> **TASK DETAILS**:
Within the material below, find each line bearing the word "into" and present it.

> **DATA EXCERPTS**:
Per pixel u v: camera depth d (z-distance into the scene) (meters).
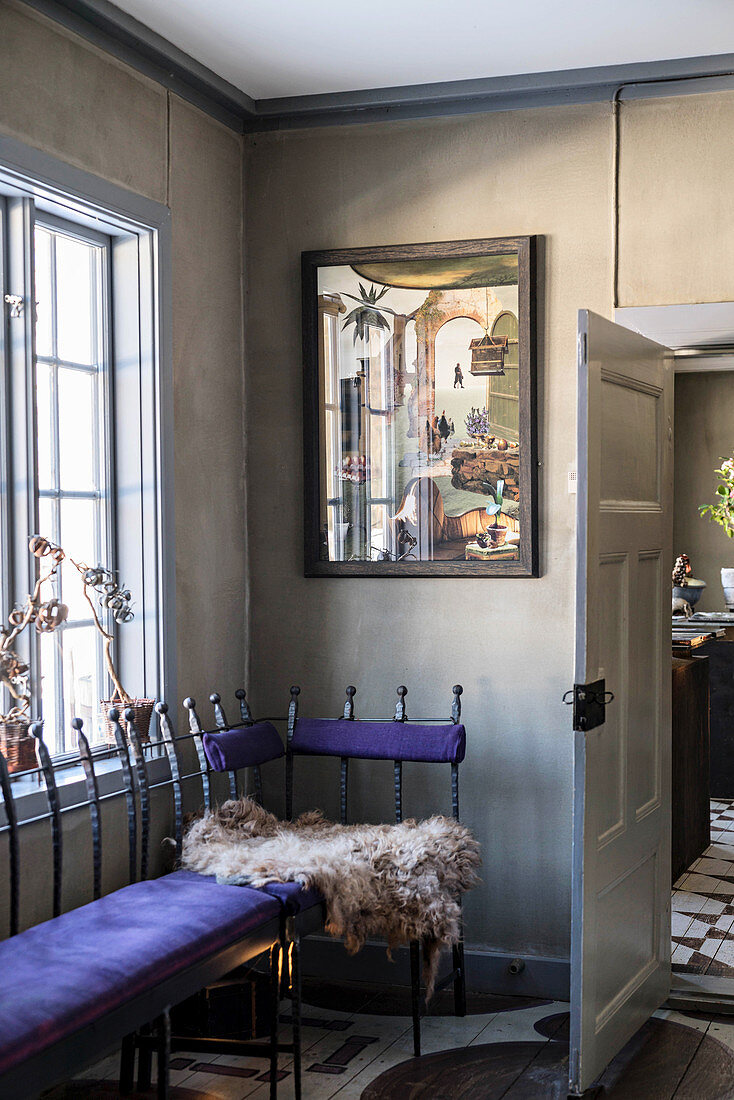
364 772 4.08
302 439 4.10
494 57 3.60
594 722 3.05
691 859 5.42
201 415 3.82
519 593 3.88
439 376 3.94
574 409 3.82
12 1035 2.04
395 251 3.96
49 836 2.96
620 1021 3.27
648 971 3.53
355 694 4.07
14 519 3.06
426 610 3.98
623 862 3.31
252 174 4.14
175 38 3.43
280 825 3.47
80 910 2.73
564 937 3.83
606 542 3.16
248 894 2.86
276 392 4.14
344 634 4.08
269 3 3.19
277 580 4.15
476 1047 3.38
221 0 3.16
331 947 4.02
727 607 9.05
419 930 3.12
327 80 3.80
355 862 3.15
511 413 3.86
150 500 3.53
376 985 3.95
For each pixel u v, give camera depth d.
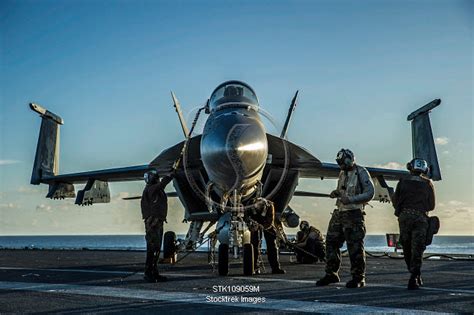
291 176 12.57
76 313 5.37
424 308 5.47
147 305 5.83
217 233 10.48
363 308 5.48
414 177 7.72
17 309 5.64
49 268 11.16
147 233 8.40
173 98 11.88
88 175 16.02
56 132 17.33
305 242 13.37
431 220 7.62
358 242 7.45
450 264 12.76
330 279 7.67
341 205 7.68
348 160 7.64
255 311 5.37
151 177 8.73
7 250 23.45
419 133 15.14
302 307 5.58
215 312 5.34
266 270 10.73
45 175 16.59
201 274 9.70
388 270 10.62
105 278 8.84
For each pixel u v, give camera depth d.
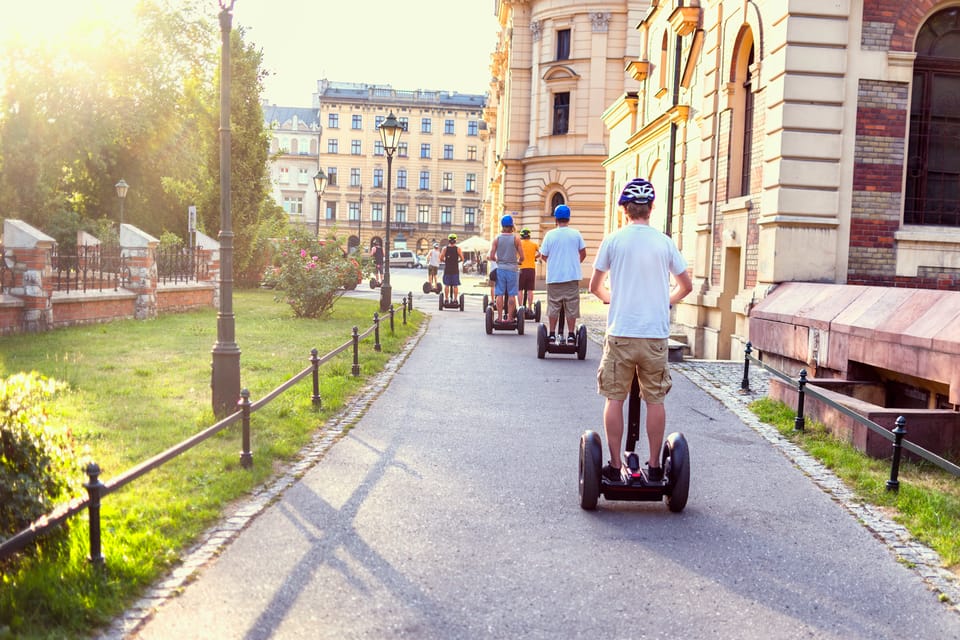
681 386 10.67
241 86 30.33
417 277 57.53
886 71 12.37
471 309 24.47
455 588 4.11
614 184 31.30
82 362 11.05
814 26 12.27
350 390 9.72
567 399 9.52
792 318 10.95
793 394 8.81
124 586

...

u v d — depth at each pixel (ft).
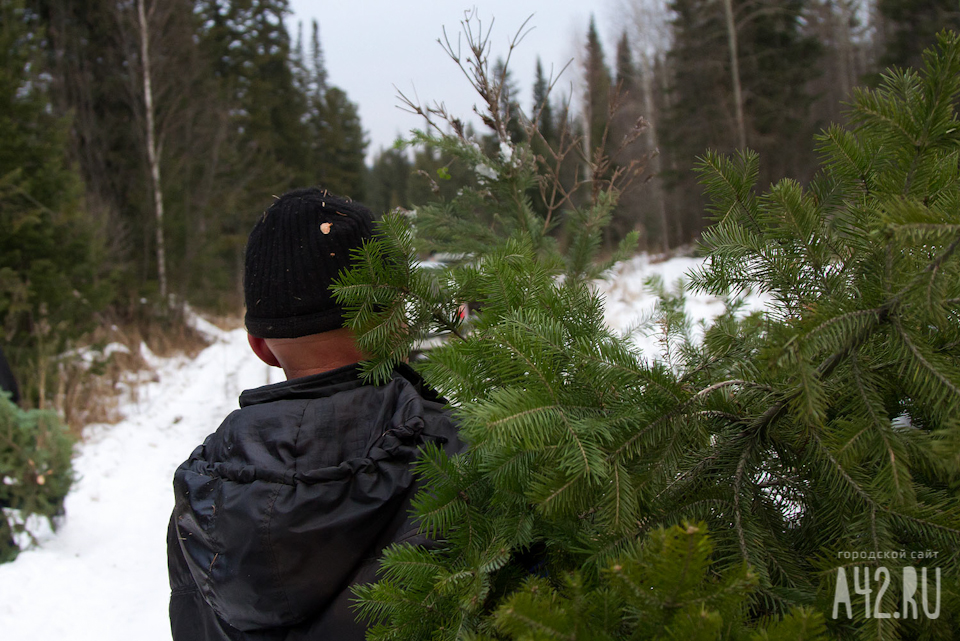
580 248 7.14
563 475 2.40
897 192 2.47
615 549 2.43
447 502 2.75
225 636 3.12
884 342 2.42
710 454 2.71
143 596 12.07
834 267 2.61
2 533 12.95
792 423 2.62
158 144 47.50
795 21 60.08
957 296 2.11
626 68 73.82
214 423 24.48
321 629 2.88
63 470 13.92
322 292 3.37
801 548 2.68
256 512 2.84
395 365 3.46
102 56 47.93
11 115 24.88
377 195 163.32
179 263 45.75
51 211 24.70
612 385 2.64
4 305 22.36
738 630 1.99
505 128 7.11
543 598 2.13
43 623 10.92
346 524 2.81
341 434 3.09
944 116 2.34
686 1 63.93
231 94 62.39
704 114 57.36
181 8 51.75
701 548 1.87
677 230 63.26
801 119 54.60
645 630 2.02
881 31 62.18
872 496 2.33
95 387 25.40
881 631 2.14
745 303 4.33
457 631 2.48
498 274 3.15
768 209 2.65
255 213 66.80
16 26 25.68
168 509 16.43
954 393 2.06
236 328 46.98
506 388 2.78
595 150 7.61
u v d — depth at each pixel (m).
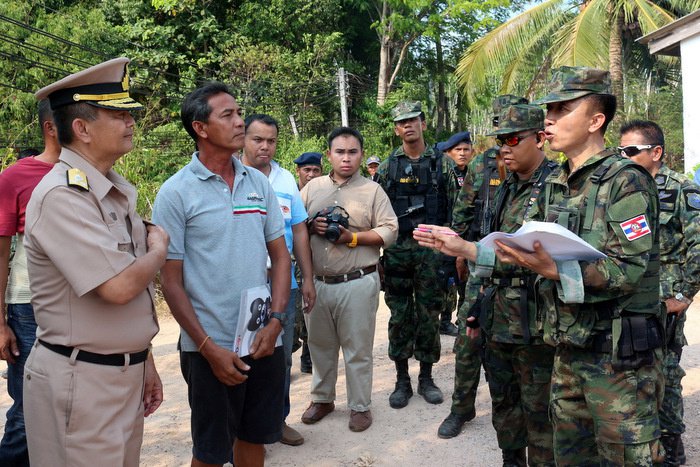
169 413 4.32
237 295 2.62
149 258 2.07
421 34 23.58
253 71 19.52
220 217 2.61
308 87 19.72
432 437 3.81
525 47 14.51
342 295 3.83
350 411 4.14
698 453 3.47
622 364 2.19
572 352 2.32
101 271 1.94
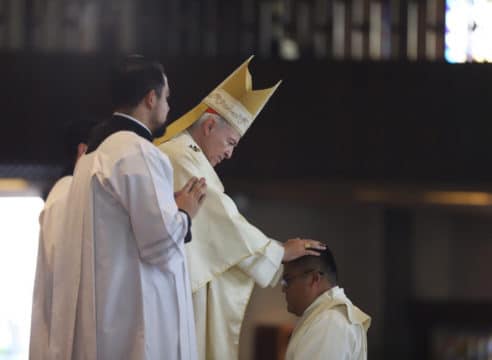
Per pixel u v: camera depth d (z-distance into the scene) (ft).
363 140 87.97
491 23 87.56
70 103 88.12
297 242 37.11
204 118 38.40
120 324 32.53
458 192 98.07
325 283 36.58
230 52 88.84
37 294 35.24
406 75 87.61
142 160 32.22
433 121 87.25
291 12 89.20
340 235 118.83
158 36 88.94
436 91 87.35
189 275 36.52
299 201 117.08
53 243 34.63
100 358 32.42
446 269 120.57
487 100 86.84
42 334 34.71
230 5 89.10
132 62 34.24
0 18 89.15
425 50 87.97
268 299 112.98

> **ANSWER SPACE**:
Per pixel u v: camera depth d (z-distance into the scene) (meters).
Per pixel u v: camera depth d (z-distance into the scene) (ft).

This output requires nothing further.